RECORDS FOR PROCESSING
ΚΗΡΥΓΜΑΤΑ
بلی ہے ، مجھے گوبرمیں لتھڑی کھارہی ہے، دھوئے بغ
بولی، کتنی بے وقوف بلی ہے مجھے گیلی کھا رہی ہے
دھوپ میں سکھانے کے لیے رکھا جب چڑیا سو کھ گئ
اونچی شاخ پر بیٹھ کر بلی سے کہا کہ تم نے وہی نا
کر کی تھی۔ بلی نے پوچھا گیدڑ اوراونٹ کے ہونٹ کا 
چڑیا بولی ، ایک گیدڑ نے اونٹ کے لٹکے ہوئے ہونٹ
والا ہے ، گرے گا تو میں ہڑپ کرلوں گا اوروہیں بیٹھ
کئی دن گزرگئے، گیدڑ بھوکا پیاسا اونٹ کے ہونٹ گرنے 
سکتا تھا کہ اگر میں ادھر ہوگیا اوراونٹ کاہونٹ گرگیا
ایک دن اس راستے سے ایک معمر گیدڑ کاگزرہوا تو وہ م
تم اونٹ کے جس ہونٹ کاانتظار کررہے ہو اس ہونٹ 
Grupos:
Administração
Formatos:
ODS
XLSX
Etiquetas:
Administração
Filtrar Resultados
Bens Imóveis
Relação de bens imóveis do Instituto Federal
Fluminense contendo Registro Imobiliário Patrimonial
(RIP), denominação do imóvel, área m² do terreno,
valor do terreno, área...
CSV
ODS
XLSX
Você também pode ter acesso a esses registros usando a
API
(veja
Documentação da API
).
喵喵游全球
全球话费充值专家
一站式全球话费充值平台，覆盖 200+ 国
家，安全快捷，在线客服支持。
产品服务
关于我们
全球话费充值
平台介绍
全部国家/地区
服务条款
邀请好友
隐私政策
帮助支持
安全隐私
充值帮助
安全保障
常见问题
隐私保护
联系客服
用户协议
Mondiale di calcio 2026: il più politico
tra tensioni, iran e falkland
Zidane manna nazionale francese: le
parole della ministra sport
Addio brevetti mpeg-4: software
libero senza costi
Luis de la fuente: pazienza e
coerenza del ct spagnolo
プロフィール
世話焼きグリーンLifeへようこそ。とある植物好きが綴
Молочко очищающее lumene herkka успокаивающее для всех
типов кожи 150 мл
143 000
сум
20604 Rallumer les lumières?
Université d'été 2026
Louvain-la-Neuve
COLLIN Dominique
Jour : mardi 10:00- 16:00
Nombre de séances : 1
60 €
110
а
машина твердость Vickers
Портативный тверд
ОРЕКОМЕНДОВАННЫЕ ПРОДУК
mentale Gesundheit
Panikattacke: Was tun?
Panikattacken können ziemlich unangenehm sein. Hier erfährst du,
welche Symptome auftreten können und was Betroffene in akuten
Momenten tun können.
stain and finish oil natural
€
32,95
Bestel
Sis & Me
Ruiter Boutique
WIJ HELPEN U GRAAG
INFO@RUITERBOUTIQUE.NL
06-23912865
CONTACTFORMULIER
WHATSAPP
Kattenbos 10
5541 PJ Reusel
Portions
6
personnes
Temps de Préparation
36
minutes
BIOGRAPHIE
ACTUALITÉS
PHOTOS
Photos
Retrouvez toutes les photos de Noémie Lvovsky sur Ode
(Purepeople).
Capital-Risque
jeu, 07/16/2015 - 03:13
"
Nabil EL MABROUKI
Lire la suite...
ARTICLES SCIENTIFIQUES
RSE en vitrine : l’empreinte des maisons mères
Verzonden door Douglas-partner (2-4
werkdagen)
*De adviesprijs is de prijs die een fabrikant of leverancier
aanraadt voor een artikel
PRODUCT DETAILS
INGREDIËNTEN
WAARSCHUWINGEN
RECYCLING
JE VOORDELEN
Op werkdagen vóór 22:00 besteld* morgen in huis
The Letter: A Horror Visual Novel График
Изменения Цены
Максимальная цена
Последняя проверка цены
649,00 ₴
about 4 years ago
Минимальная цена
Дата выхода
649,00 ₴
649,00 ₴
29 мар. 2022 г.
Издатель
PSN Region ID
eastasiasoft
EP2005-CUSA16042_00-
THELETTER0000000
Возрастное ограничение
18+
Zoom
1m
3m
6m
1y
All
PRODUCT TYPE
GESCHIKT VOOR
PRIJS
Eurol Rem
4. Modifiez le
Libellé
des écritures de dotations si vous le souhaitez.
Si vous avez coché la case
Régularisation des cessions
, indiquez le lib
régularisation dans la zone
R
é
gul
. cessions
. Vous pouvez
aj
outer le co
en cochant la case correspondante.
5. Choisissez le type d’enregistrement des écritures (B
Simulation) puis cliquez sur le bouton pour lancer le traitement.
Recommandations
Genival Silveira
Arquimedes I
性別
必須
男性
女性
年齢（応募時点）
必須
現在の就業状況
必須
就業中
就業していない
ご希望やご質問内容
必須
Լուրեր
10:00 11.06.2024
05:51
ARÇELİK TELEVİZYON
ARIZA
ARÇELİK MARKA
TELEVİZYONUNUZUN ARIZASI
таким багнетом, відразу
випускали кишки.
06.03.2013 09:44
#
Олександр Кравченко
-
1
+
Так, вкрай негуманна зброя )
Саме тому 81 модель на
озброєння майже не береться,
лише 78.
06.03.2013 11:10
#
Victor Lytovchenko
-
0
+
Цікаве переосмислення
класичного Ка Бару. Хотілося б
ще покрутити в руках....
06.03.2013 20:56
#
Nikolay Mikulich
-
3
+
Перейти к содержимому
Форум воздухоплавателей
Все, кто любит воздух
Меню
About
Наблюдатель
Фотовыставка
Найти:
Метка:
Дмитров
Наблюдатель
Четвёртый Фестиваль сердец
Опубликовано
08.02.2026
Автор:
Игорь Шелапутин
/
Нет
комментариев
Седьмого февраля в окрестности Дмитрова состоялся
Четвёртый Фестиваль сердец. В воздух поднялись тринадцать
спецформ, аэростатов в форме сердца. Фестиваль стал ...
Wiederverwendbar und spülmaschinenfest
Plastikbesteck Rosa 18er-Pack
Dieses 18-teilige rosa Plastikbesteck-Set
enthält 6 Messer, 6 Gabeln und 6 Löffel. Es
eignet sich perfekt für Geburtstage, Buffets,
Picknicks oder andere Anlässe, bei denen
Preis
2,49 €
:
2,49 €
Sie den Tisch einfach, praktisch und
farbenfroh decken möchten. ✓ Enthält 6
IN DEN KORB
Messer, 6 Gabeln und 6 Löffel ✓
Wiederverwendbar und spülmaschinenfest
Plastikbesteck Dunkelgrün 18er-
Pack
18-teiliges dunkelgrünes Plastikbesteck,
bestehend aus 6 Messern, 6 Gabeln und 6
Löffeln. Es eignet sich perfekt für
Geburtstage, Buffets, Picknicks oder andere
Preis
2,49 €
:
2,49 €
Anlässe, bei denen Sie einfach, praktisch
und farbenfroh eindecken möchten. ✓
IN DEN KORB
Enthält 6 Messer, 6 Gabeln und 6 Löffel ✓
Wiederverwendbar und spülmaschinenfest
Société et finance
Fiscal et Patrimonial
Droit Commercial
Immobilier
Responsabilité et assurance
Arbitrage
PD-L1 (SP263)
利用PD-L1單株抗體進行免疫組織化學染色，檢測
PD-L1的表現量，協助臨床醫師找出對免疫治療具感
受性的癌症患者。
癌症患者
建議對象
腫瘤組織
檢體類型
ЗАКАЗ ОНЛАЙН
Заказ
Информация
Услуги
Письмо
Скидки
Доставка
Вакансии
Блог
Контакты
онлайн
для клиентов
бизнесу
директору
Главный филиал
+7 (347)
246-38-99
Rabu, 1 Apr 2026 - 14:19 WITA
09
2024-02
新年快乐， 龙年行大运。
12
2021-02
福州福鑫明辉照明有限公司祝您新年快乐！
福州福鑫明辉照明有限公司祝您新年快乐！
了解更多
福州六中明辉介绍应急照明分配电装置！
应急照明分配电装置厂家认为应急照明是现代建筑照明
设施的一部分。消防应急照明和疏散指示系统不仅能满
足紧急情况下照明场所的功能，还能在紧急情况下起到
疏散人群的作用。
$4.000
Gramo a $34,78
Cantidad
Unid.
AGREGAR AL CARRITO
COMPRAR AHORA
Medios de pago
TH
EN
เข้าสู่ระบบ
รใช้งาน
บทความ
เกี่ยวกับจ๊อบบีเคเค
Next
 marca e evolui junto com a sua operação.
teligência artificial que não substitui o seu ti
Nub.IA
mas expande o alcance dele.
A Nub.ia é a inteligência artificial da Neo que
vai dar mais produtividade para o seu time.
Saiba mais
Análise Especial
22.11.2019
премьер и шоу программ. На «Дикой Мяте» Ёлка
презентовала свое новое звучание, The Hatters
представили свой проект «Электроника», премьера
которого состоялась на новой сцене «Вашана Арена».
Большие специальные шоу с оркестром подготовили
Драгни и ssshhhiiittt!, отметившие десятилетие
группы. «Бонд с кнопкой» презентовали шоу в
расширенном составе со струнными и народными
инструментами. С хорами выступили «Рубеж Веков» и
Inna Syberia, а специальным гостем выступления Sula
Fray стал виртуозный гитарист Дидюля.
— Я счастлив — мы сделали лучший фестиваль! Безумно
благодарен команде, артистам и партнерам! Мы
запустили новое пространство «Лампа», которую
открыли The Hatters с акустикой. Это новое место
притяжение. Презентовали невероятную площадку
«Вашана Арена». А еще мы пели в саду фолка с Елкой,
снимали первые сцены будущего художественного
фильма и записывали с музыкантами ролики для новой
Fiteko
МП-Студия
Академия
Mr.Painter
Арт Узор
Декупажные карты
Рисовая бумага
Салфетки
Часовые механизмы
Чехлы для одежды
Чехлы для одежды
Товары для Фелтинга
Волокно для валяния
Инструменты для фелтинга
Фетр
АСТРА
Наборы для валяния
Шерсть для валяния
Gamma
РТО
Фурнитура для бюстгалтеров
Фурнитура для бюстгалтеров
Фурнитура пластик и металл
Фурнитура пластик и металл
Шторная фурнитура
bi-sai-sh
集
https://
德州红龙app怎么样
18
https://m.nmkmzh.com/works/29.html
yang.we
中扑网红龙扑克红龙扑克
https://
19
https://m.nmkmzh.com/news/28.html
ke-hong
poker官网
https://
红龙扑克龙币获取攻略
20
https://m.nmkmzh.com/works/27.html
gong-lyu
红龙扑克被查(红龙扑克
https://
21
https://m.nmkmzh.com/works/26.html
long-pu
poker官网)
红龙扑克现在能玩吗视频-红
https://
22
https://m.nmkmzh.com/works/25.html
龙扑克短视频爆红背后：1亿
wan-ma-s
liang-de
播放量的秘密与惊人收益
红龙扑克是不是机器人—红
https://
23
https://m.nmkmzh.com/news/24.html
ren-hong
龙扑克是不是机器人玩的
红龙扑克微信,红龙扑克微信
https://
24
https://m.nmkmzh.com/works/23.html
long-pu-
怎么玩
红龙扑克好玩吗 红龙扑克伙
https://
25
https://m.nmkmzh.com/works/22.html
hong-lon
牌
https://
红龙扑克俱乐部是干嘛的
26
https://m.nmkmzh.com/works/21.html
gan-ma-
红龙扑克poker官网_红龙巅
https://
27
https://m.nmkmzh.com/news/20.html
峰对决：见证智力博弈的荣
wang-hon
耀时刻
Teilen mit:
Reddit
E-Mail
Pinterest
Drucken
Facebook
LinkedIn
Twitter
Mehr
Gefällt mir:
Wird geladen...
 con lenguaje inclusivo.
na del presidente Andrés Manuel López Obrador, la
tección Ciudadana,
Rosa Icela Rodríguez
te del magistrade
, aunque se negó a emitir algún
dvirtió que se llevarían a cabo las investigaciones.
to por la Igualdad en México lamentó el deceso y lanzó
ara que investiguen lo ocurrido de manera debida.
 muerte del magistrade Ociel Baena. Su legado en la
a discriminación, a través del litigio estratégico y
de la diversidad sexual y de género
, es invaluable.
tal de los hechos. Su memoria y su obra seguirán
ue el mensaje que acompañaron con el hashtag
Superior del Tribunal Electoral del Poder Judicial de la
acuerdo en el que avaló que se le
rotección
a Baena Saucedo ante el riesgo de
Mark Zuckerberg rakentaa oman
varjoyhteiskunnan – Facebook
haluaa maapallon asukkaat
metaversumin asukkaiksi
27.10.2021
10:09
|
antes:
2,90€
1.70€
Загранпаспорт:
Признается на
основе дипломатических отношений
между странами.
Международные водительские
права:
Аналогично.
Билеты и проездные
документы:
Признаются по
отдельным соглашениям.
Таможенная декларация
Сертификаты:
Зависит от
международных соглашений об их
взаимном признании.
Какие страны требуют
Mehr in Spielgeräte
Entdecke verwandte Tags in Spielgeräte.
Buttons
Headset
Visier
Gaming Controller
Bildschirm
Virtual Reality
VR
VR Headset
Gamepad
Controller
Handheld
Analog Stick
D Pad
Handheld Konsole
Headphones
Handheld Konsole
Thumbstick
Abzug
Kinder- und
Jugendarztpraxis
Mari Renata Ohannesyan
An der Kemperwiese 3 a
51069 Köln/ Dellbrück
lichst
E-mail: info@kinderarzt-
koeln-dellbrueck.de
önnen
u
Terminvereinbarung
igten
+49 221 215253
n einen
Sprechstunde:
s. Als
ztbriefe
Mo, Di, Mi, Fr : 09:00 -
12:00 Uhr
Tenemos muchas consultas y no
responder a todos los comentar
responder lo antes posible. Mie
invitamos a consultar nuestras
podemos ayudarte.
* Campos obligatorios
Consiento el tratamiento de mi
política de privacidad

YOUR OBJECTIVE
Using the material above, report each line where "مجھے" occurs.

PROBLEM SOLUTION
بلی ہے ، مجھے گوبرمیں لتھڑی کھارہی ہے، دھوئے بغ
بولی، کتنی بے وقوف بلی ہے مجھے گیلی کھا رہی ہے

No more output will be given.